Ils chantèrent, ils burent, ils dansèrent comme si sept ans ne s'étaient pas écoulés, comme s'ils ne s'étaient quittés qu'une semaine plus tôt. Pour vingt et un d'entre eux tel est le cas si l'on comptait les Exceeds. Les pinceaux de Reedus s'agitent à une vitesse folle. Kinana suit le rythme endiablé de Cana au fur et à mesure qu'elle la ressert tandis que la Mage aux Cartes descend les verres les uns après les autres tout en luttant contre son papa poule si envahissant. Les yeux de Macao s'arrêtent sur la jeune femme. Et dire que cela ne fait qu'une semaine pour elle qu'ils se sont quittés. Lui en veut-elle encore ? Qu'a-t-elle pensé en le voyant si… vieux ? Ils ont toujours eu un certain écart d'âge mais ces sept années ont creusé des rides soucieuses et préoccupées sur son visage. C'est un vieil homme alors qu'elle est encore cette mage audacieuse dans la force de l'âge.

Il jette un coup d'œil vers son fils et sent une nouvelle fois son cœur exploser de joie. Il ne se savait plus capable d'être aussi heureux. Il avait perdu tout espoir de le voir sourire à nouveau. Roméo essaie de faire rire une Wendy qui lutte contre sa déception face au dessin de Reedus d'une version de l'adulte qu'elle serait devenue en sept ans. Il est heureux. Heureux de le voir heureux.

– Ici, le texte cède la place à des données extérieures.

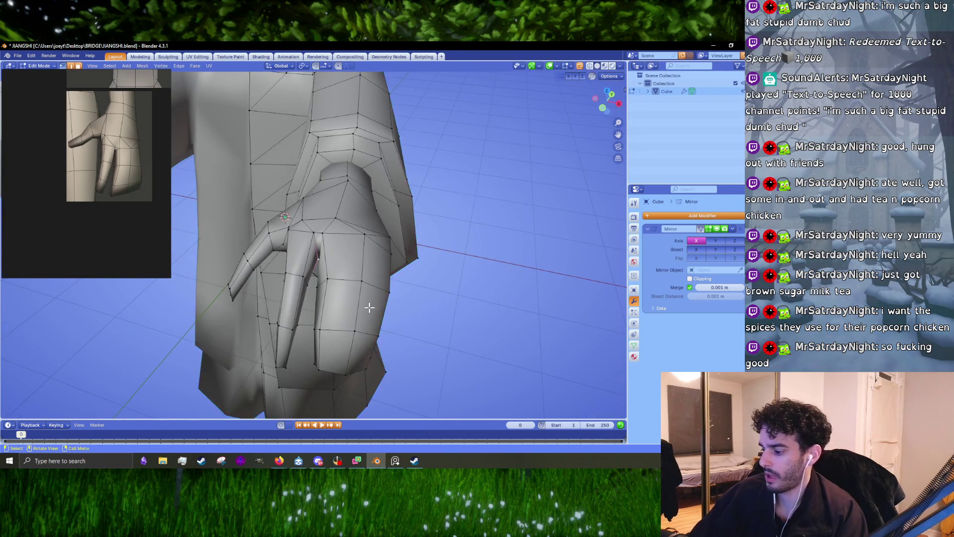
{"action": "key", "text": "KP_7"}
{"action": "mouse_move", "coordinate": [353, 241]}
{"action": "middle_mouse_down"}
{"action": "mouse_move", "coordinate": [316, 183]}
{"action": "mouse_move", "coordinate": [348, 224]}
{"action": "middle_mouse_up"}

Les mages sont partis, les uns après les autres. Trois jours et trois nuits à rattraper le temps perdus ne suffiront pas, mais on laisse partir de mauvaise grâce les survivants de l'île Tenro, même si l'on a peur de se réveiller et de réaliser que tout cela n'était qu'un rêve. Pour eux, il y a de la poussière à retirer des meubles, des comptes à régler, des personnes à informer. Il est tard. Le hall de la Guilde se vide et pourtant il est encore rempli du simple bonheur de les savoir vivants et de retour parmi eux. Macao s'accoude au bar et demande une bière à Kinana qui lui annonce en rougissant que la Mage aux Cartes a déjà fini la réserve de tonneaux qu'ils avaient en stock. Il laisse échappé un sifflement impressionné et lance un regard amusé à la responsable qui s'étire lentement avec un air faussement innocent sur le visage. La descente de cette femme ne cessera jamais de le surprendre. Il faut dire qu'après sa disparition la guilde n'avait plus autant de raison d'acheter de l'alcool en si grande quantité. Pourtant c'est avec un pincement au cœur que Macao avait cessé d'acheter les quantités exorbitantes d'antan. Kinana est fatiguée, Cana n'a plus rien à boire, les membres restants partent les uns après les autres après les avoir salué et souhaité une bonne fin de soirée. Sans vraiment réfléchir il lui propose de la raccompagner chez elle. Roméo a accompagné Natsu et rentrera sans doute tout seul sans repasser par la guilde. Et puis, il a beau savoir que pour elle cela ne fait que quelques malheureux jours, il ne peut pas s'empêcher d'avoir envie de profiter de sa simple compagnie. Elle lui a manqué. A cet instant précis, il l'aime.

Comme une petite sœur.

Comme une nakama.

Comme une amie.

Comme une amante.

Comme une femme qu'il a blessé.

Comme quelqu'un dont il espère avoir un jour le pardon.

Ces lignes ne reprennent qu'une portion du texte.